BEGIN SUPPLIED DATA

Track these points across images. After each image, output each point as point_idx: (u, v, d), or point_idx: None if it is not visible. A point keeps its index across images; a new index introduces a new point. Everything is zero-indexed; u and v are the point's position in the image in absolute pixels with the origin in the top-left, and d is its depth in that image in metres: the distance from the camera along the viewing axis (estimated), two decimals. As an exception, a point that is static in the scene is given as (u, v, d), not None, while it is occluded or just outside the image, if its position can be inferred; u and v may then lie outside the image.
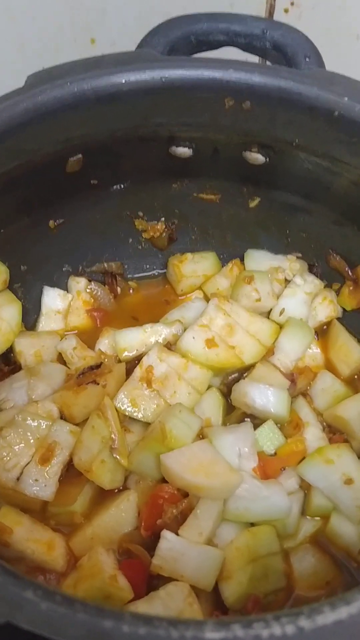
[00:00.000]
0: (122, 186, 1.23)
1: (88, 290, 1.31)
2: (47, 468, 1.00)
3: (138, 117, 1.05)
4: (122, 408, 1.09)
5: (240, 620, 0.54)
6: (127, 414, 1.09)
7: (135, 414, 1.09)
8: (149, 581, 0.95)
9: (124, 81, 0.99)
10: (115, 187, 1.23)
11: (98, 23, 1.40)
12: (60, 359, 1.21)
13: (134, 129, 1.07)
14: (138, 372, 1.12)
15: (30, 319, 1.28)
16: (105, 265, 1.33)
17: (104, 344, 1.22)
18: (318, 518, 1.05)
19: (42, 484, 1.00)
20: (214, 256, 1.35)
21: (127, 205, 1.28)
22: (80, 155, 1.09)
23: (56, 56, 1.42)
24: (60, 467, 1.01)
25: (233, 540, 0.98)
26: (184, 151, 1.15)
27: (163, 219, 1.32)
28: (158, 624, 0.54)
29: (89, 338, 1.25)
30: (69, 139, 1.04)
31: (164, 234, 1.33)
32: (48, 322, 1.28)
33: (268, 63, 1.14)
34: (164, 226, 1.33)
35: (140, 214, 1.31)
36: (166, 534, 0.94)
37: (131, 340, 1.18)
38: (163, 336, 1.18)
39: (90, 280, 1.32)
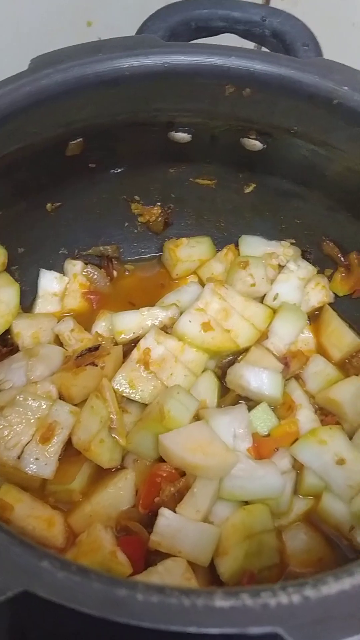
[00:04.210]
0: (119, 170, 1.24)
1: (84, 273, 1.32)
2: (48, 447, 1.02)
3: (139, 101, 1.06)
4: (120, 389, 1.11)
5: (248, 590, 0.57)
6: (124, 395, 1.11)
7: (133, 395, 1.11)
8: (147, 557, 0.97)
9: (126, 66, 1.00)
10: (112, 171, 1.24)
11: (96, 6, 1.40)
12: (57, 341, 1.22)
13: (134, 113, 1.08)
14: (135, 354, 1.14)
15: (27, 301, 1.29)
16: (102, 248, 1.34)
17: (100, 326, 1.23)
18: (310, 497, 1.08)
19: (42, 462, 1.01)
20: (209, 241, 1.36)
21: (124, 189, 1.29)
22: (80, 139, 1.10)
23: (53, 39, 1.41)
24: (60, 446, 1.03)
25: (229, 517, 1.00)
26: (182, 136, 1.16)
27: (159, 203, 1.34)
28: (170, 593, 0.56)
29: (85, 320, 1.26)
30: (71, 122, 1.05)
31: (160, 218, 1.35)
32: (45, 304, 1.29)
33: (264, 49, 1.16)
34: (160, 210, 1.34)
35: (137, 198, 1.32)
36: (164, 511, 0.97)
37: (128, 323, 1.20)
38: (160, 319, 1.20)
39: (86, 263, 1.33)
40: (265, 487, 1.02)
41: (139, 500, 1.03)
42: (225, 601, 0.56)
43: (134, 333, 1.19)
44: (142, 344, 1.14)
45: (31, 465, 1.01)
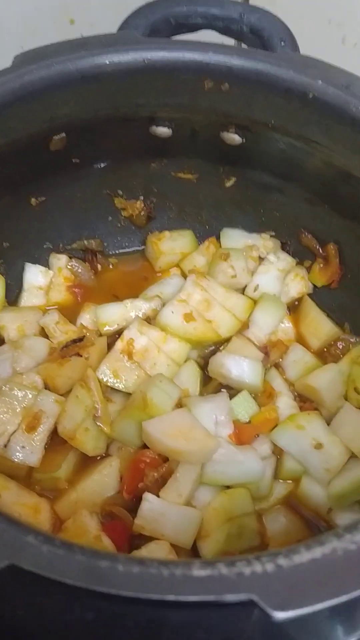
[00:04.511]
0: (102, 165, 1.27)
1: (69, 267, 1.34)
2: (34, 435, 1.04)
3: (120, 97, 1.08)
4: (105, 379, 1.14)
5: (224, 560, 0.60)
6: (109, 384, 1.14)
7: (117, 385, 1.14)
8: (131, 541, 0.99)
9: (107, 62, 1.02)
10: (95, 165, 1.26)
11: (77, 4, 1.42)
12: (43, 333, 1.24)
13: (116, 108, 1.10)
14: (119, 345, 1.16)
15: (12, 295, 1.31)
16: (85, 242, 1.36)
17: (85, 318, 1.25)
18: (289, 481, 1.11)
19: (28, 450, 1.04)
20: (191, 234, 1.39)
21: (107, 184, 1.31)
22: (63, 134, 1.12)
23: (35, 36, 1.44)
24: (46, 434, 1.05)
25: (210, 501, 1.03)
26: (163, 131, 1.18)
27: (142, 197, 1.36)
28: (150, 564, 0.59)
29: (70, 313, 1.28)
30: (54, 117, 1.07)
31: (143, 212, 1.37)
32: (30, 297, 1.31)
33: (244, 46, 1.19)
34: (142, 204, 1.36)
35: (120, 192, 1.34)
36: (147, 496, 0.99)
37: (112, 314, 1.22)
38: (143, 311, 1.22)
39: (70, 257, 1.35)
40: (245, 471, 1.05)
41: (123, 486, 1.05)
42: (202, 571, 0.58)
43: (117, 325, 1.21)
44: (126, 334, 1.17)
45: (17, 454, 1.04)
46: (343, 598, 0.58)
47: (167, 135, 1.19)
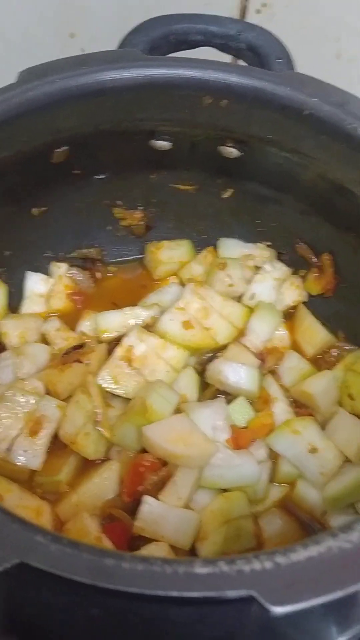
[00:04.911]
0: (103, 176, 1.29)
1: (69, 275, 1.37)
2: (36, 439, 1.07)
3: (121, 112, 1.11)
4: (105, 385, 1.16)
5: (225, 558, 0.62)
6: (109, 390, 1.16)
7: (117, 391, 1.16)
8: (131, 542, 1.02)
9: (109, 78, 1.05)
10: (96, 177, 1.29)
11: (78, 18, 1.46)
12: (44, 340, 1.27)
13: (117, 123, 1.13)
14: (119, 351, 1.19)
15: (13, 302, 1.33)
16: (86, 251, 1.39)
17: (85, 325, 1.28)
18: (285, 484, 1.13)
19: (30, 454, 1.06)
20: (189, 244, 1.42)
21: (107, 194, 1.34)
22: (66, 147, 1.15)
23: (38, 50, 1.48)
24: (48, 438, 1.08)
25: (208, 504, 1.05)
26: (163, 144, 1.21)
27: (141, 207, 1.39)
28: (154, 562, 0.62)
29: (70, 320, 1.30)
30: (57, 131, 1.10)
31: (142, 222, 1.40)
32: (31, 305, 1.34)
33: (241, 62, 1.22)
34: (141, 214, 1.39)
35: (120, 202, 1.37)
36: (147, 499, 1.02)
37: (112, 322, 1.25)
38: (142, 318, 1.25)
39: (71, 266, 1.38)
40: (242, 475, 1.07)
41: (123, 489, 1.08)
42: (204, 568, 0.61)
43: (117, 332, 1.24)
44: (125, 341, 1.20)
45: (20, 457, 1.06)
46: (338, 594, 0.61)
47: (167, 148, 1.22)
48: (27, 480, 1.09)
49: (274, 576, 0.61)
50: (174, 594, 0.60)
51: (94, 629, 0.67)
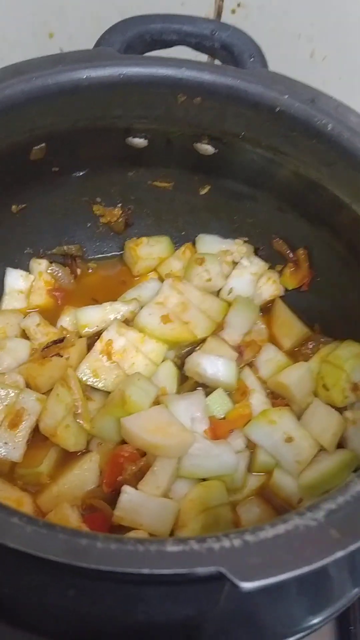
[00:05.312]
0: (81, 173, 1.31)
1: (49, 271, 1.39)
2: (16, 432, 1.09)
3: (98, 109, 1.13)
4: (85, 378, 1.18)
5: (195, 537, 0.65)
6: (89, 383, 1.18)
7: (96, 384, 1.18)
8: (111, 531, 1.04)
9: (84, 77, 1.07)
10: (75, 174, 1.31)
11: (56, 18, 1.47)
12: (24, 335, 1.29)
13: (93, 120, 1.15)
14: (99, 345, 1.21)
15: (-7, 299, 1.35)
16: (65, 247, 1.41)
17: (65, 320, 1.30)
18: (262, 473, 1.16)
19: (11, 446, 1.08)
20: (168, 240, 1.44)
21: (86, 192, 1.36)
22: (43, 144, 1.16)
23: (15, 49, 1.49)
24: (28, 431, 1.10)
25: (187, 493, 1.08)
26: (139, 142, 1.23)
27: (120, 204, 1.41)
28: (127, 541, 0.64)
29: (50, 316, 1.32)
30: (34, 129, 1.11)
31: (121, 219, 1.42)
32: (11, 301, 1.35)
33: (217, 61, 1.25)
34: (120, 211, 1.41)
35: (99, 199, 1.39)
36: (126, 489, 1.04)
37: (91, 317, 1.27)
38: (121, 313, 1.27)
39: (51, 262, 1.39)
40: (220, 464, 1.10)
41: (103, 480, 1.10)
42: (175, 546, 0.63)
43: (97, 326, 1.26)
44: (105, 335, 1.22)
45: (0, 449, 1.08)
46: (305, 569, 0.63)
47: (143, 145, 1.24)
48: (9, 472, 1.11)
49: (243, 553, 0.64)
50: (146, 571, 0.62)
51: (70, 609, 0.69)
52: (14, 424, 1.09)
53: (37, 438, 1.12)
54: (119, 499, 1.03)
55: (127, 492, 1.03)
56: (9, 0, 1.42)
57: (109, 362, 1.20)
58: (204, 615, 0.70)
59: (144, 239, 1.42)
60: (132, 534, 1.01)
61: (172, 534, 1.04)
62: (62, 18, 1.48)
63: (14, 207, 1.30)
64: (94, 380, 1.19)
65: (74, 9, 1.46)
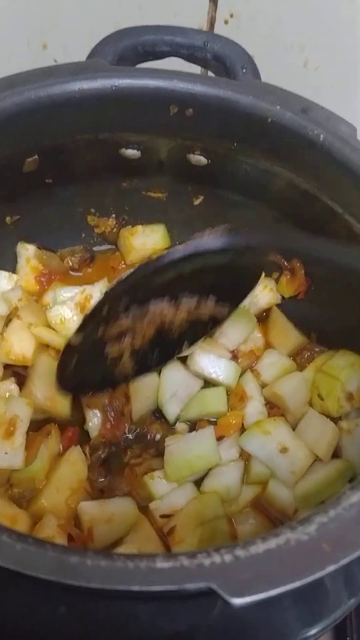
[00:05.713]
0: (75, 184, 1.31)
1: (38, 257, 1.36)
2: (12, 440, 1.09)
3: (90, 121, 1.13)
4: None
5: (186, 553, 0.64)
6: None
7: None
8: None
9: (77, 89, 1.08)
10: (68, 185, 1.31)
11: (50, 29, 1.48)
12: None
13: (86, 132, 1.15)
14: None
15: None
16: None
17: (50, 296, 1.32)
18: (257, 484, 1.15)
19: (11, 455, 1.08)
20: (164, 229, 1.41)
21: (80, 202, 1.36)
22: (36, 156, 1.17)
23: (10, 59, 1.50)
24: (23, 436, 1.10)
25: (183, 508, 1.08)
26: (132, 153, 1.23)
27: (114, 215, 1.41)
28: (117, 558, 0.63)
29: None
30: (26, 141, 1.12)
31: (115, 229, 1.42)
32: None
33: (210, 73, 1.25)
34: (115, 222, 1.41)
35: (93, 210, 1.39)
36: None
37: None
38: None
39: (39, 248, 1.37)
40: (202, 450, 1.12)
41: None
42: (165, 563, 0.63)
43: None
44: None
45: (2, 460, 1.08)
46: (296, 584, 0.63)
47: (136, 156, 1.24)
48: (6, 481, 1.11)
49: (234, 569, 0.63)
50: (136, 588, 0.61)
51: (61, 627, 0.68)
52: (9, 433, 1.09)
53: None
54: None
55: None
56: (3, 11, 1.42)
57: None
58: (197, 630, 0.70)
59: (139, 228, 1.40)
60: (121, 549, 1.01)
61: (169, 549, 1.04)
62: (56, 29, 1.48)
63: (7, 218, 1.30)
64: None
65: (67, 20, 1.47)
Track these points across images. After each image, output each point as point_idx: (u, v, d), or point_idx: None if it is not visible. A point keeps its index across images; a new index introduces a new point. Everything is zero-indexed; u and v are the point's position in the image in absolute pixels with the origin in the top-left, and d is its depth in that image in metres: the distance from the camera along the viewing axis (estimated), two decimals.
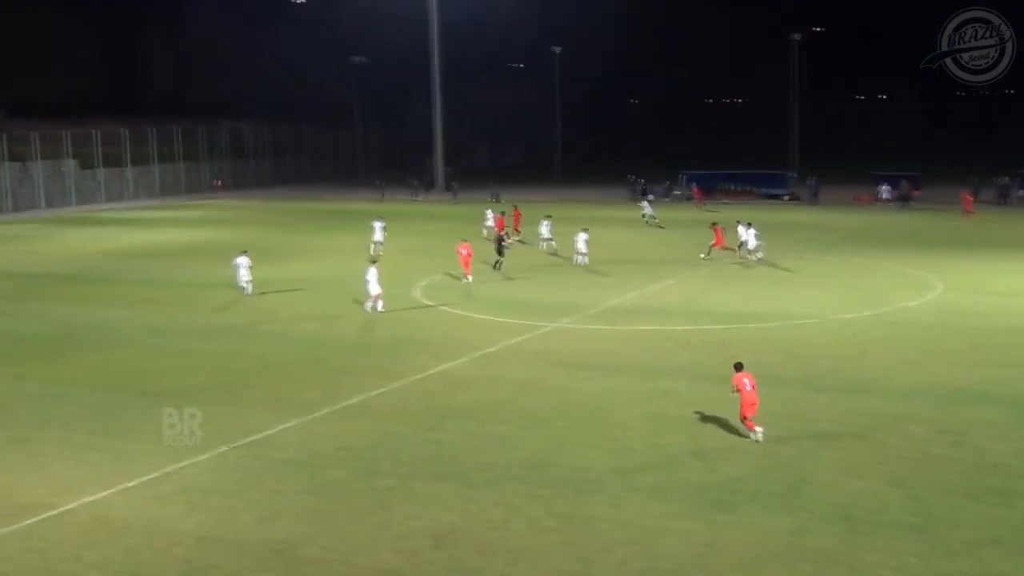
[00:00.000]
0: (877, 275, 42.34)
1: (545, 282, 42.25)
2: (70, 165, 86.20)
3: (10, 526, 17.85)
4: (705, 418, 22.77)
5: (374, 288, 35.65)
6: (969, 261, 45.38)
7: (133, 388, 26.80)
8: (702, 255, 46.66)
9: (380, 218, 52.35)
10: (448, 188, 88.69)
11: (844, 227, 60.01)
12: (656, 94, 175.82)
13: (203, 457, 21.10)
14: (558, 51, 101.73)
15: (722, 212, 61.87)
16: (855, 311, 34.68)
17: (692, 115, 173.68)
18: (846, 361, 28.08)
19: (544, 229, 50.83)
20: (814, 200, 72.71)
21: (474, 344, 30.68)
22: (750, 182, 79.32)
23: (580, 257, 45.33)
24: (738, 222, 48.23)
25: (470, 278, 41.35)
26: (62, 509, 18.55)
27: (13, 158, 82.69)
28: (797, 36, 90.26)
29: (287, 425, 23.19)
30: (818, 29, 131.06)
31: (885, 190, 71.01)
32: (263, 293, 39.93)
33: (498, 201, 69.34)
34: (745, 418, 21.45)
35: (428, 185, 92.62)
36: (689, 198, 74.80)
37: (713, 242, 46.64)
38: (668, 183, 79.98)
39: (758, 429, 21.36)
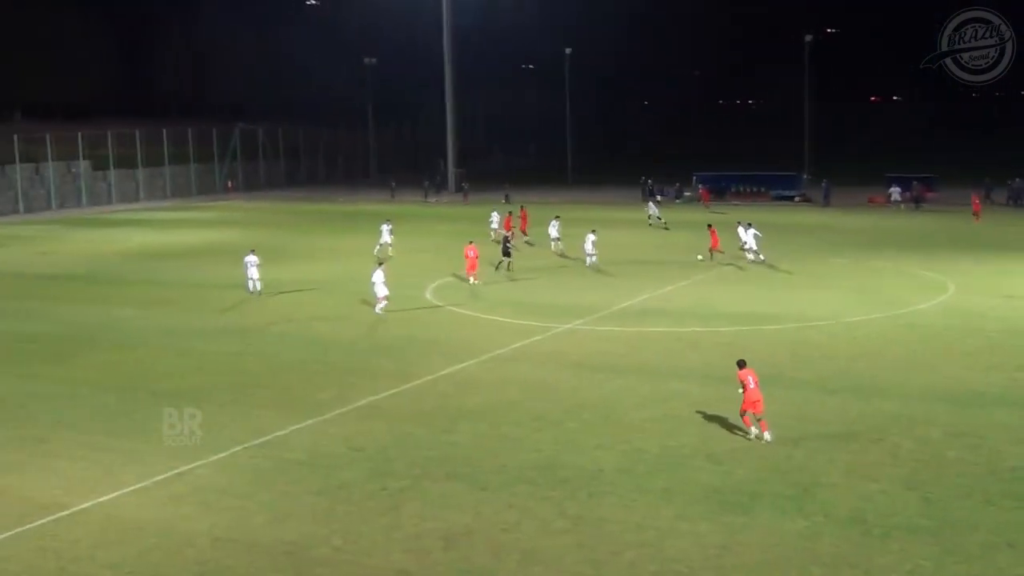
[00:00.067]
0: (889, 277, 42.19)
1: (555, 284, 42.22)
2: (82, 166, 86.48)
3: (24, 526, 17.90)
4: (717, 420, 22.71)
5: (381, 290, 35.68)
6: (982, 263, 45.16)
7: (145, 388, 26.87)
8: (699, 257, 46.56)
9: (388, 221, 52.48)
10: (459, 189, 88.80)
11: (856, 229, 59.83)
12: (668, 95, 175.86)
13: (215, 458, 21.14)
14: (569, 52, 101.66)
15: (730, 214, 61.64)
16: (867, 313, 34.55)
17: (704, 116, 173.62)
18: (859, 363, 27.98)
19: (553, 230, 50.82)
20: (826, 202, 72.51)
21: (485, 346, 30.67)
22: (762, 183, 79.19)
23: (589, 258, 45.30)
24: (738, 223, 48.14)
25: (472, 280, 41.34)
26: (75, 509, 18.60)
27: (26, 159, 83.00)
28: (809, 37, 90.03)
29: (299, 426, 23.21)
30: (831, 30, 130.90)
31: (896, 192, 70.81)
32: (279, 293, 40.09)
33: (508, 202, 69.29)
34: (744, 414, 21.54)
35: (439, 186, 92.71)
36: (700, 200, 74.67)
37: (710, 244, 46.55)
38: (679, 184, 79.87)
39: (754, 430, 21.48)
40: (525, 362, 28.89)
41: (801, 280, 41.92)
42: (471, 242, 42.59)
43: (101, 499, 19.05)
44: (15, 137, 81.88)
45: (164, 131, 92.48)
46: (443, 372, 27.80)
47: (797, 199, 75.87)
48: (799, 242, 53.17)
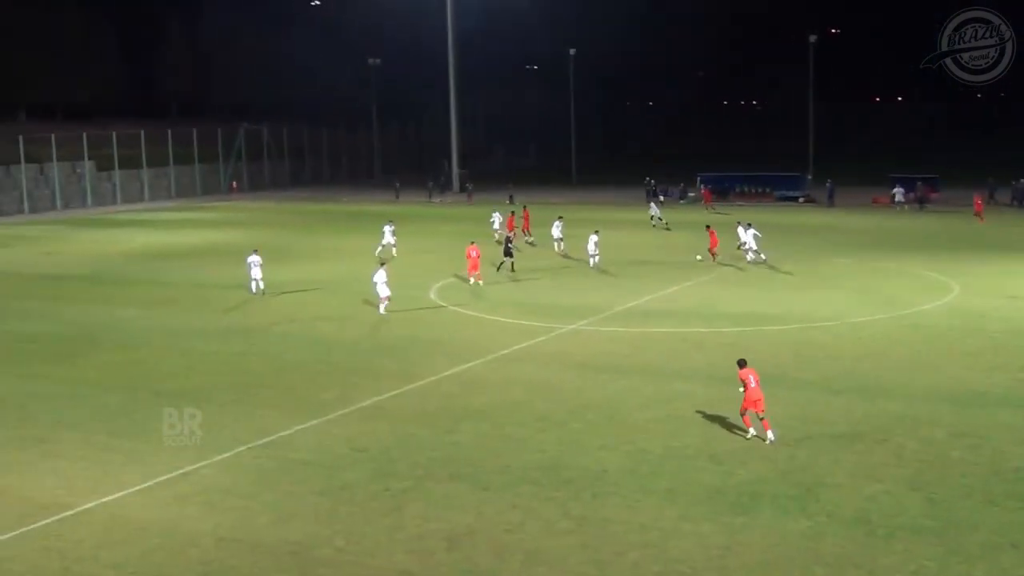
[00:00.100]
0: (894, 278, 42.15)
1: (559, 284, 42.23)
2: (87, 167, 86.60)
3: (28, 526, 17.93)
4: (721, 421, 22.70)
5: (383, 290, 35.72)
6: (986, 264, 45.12)
7: (149, 388, 26.89)
8: (698, 257, 46.58)
9: (390, 222, 52.57)
10: (463, 190, 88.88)
11: (860, 229, 59.78)
12: (670, 96, 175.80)
13: (219, 458, 21.16)
14: (572, 53, 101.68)
15: (731, 215, 61.55)
16: (872, 314, 34.53)
17: (706, 117, 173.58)
18: (863, 364, 27.96)
19: (556, 230, 50.82)
20: (830, 202, 72.45)
21: (489, 346, 30.68)
22: (766, 184, 79.15)
23: (592, 259, 45.34)
24: (738, 223, 48.14)
25: (472, 280, 41.37)
26: (79, 509, 18.62)
27: (31, 160, 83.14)
28: (814, 37, 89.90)
29: (303, 426, 23.23)
30: (835, 30, 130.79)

END SUPPLIED DATA

**WORK TO COMPLETE**:
In the entries above, restate word for word the lines between the one holding "1: (545, 282, 42.25)" and the one holding "22: (750, 182, 79.32)", inclusive, and nothing besides.

**WRITTEN REPLY**:
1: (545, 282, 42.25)
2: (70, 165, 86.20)
3: (10, 526, 17.85)
4: (705, 418, 22.77)
5: (374, 288, 35.65)
6: (969, 261, 45.38)
7: (133, 388, 26.80)
8: (702, 255, 46.66)
9: (380, 218, 52.35)
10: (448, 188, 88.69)
11: (844, 227, 60.01)
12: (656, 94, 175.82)
13: (203, 457, 21.10)
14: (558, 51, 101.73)
15: (722, 212, 61.87)
16: (855, 311, 34.68)
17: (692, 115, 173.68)
18: (846, 361, 28.08)
19: (544, 229, 50.83)
20: (814, 200, 72.71)
21: (474, 344, 30.68)
22: (750, 182, 79.32)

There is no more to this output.